§ **THE REQUEST**:
Reproduce each line of the items below word for word, omitting the pictures.

§ **RECORDED INFORMATION**:
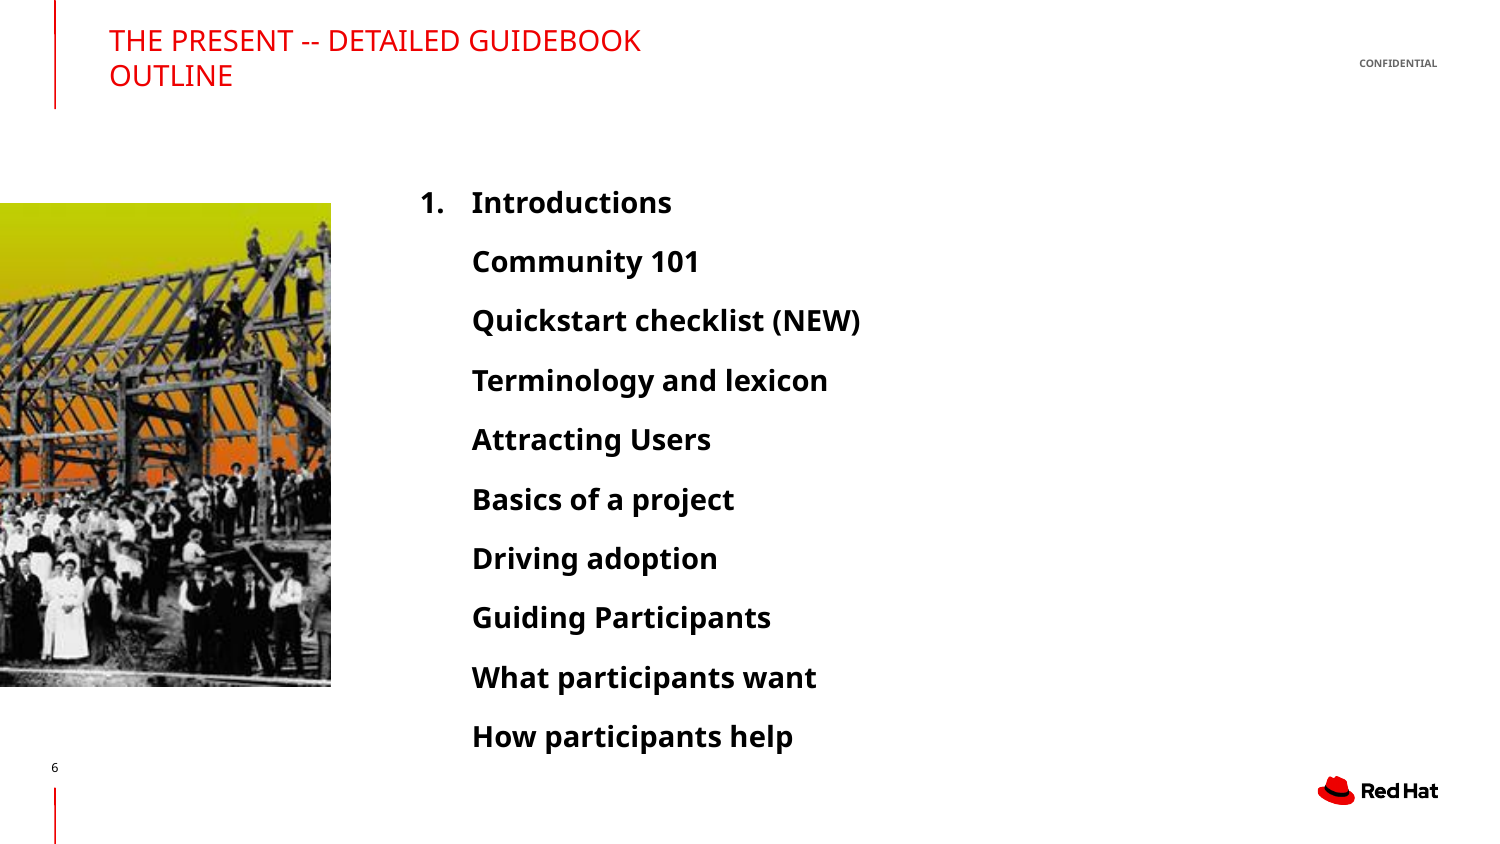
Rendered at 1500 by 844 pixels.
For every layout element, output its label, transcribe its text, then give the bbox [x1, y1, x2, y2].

subtitle THE PRESENT -- DETAILED GUIDEBOOK OUTLINE [55, 6, 689, 108]
title Introductions Community 101 Quickstart checklist (NEW) Terminology and lexicon Attracting Users Basics of a project Driving adoption Guiding Participants What participants want How participants help [396, 203, 1328, 688]
slide_number <number> [10, 759, 101, 777]
picture [1317, 776, 1438, 805]
picture [0, 203, 331, 688]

§ **RESPONSE TO THE TASK**:
Rendered at 1500 by 844 pixels.
For every layout element, output its label, transcribe its text, then give the bbox [x1, y1, x2, y2].

subtitle THE PRESENT -- DETAILED GUIDEBOOK OUTLINE [55, 6, 689, 108]
title Introductions Community 101 Quickstart checklist (NEW) Terminology and lexicon Attracting Users Basics of a project Driving adoption Guiding Participants What participants want How participants help [396, 203, 1328, 688]
slide_number <number> [10, 759, 101, 777]
picture [1317, 776, 1438, 805]
picture [0, 203, 331, 688]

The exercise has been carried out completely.